Days after an announcement that thousands of low-income seniors will not get state-paid benefits in May or June, Gov. Mike Dunleavy said legislators need to be honest with Alaskans about why it happened.

“Members of the House Majority are quite frankly, being disingenuous with Alaskans when they express shock and disappointment that the Senior Benefits program will not have enough revenue for its highest income seniors for two months," the governor said in a prepared statement Saturday. “Why? Because they knowingly underfunded it.”

The initial email from Department of Health and Social Services announcing the suspension was sent to lawmakers Thursday morning. It stated more than 4,700 individuals in the highest income tier who receive of benefits of $76 per month would not get those payments in May or June “due to insufficient funding." Seniors receiving payments of $175 and $250 per month — about 6,866 individuals according to numbers from the email — were not expected have their benefits suspended.

Members of the Alaska House of Representatives responded, some calling the stoppage "unacceptable." On Friday, 19 members of the House majority, expressed their disappointment in the decision in a letter to DHSS.

"Cutting this program suddenly with two weeks' notice is immoral and reflects poorly on our priorities as as state," they stated in the letter.

The lawmakers went further to ask two questions of the department: Why didn’t DHSS request supplemental funds to avoid the shortfall, and why wasn’t a $20 million discretionary fund used to resolve the problem?

However, in his news release Saturday the governor said the Walker administration warned lawmakers last spring that the program might be underfunded but passed the appropriation anyway.

“The House Majority needs to be honest with regard to the actions they took last year," the governor said. "They are fully aware that they chose to underfund Senior Benefits in their own budget last year under the previous Administration.”

The governor's release went on to say it was the House majority's own bill that caused the suspension.
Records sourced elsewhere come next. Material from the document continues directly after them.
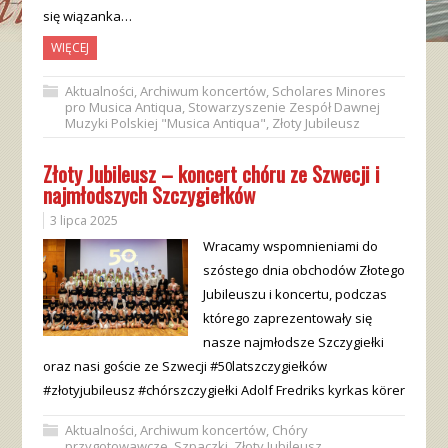
się wiązanka…
WIĘCEJ
Aktualności
,
Archiwum koncertów
,
Scholares Minores
pro Musica Antiqua
,
Stowarzyszenie Zespół Dawnej
Muzyki Polskiej "Musica Antiqua"
,
Złoty Jubileusz
Złoty Jubileusz – koncert chóru ze Szwecji i
najmłodszych Szczygiełków
3 lipca 2025
Wracamy wspomnieniami do
szóstego dnia obchodów Złotego
Jubileuszu i koncertu, podczas
którego zaprezentowały się
nasze najmłodsze Szczygiełki
oraz nasi goście ze Szwecji #50latszczygiełków
#złotyjubileusz #chórszczygiełki Adolf Fredriks kyrkas körer
Aktualności
,
Archiwum koncertów
,
Chóry
przygotowawcze
,
Szpaczki
,
Złoty Jubileusz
"In fact, last year’s House Majority legislation (HB 236) reauthorizing Senior Benefits required the department to reduce or even stop payments to the highest income tier if funding was insufficient," the administration asserts in the statement.

The statute does not use the word "require." It reads:

Sec. 47.45.301. Alaska senior benefits payment program.

(a) The Alaska senior benefits payment program is established in the Department of Health and Social Services to provide cash benefits as far as practicable under appropriations provided by law.

(b) The department shall administer the program and adopt regulations under AS 44.62 (Administrative Procedure Act) to carry out the purposes of the program.

(c) If the department estimates that appropriations for the program are insufficient to meet the demands of the program in a fiscal year, the department may reduce or eliminate the cash benefit available to recipients.

Members of the state Senate sent their own letter to DHSS on Thursday, asking how and why the shortfall occurred and if the $20 million in discretionary funds has already been used elsewhere.

Dunleavy said Saturday that DHSS officials are looking at possible options to transfer funds from another program that would not cause underfunding somewhere else.

Editor's note: This story has been updated to include a letter to DHSS from the Alaska Senate.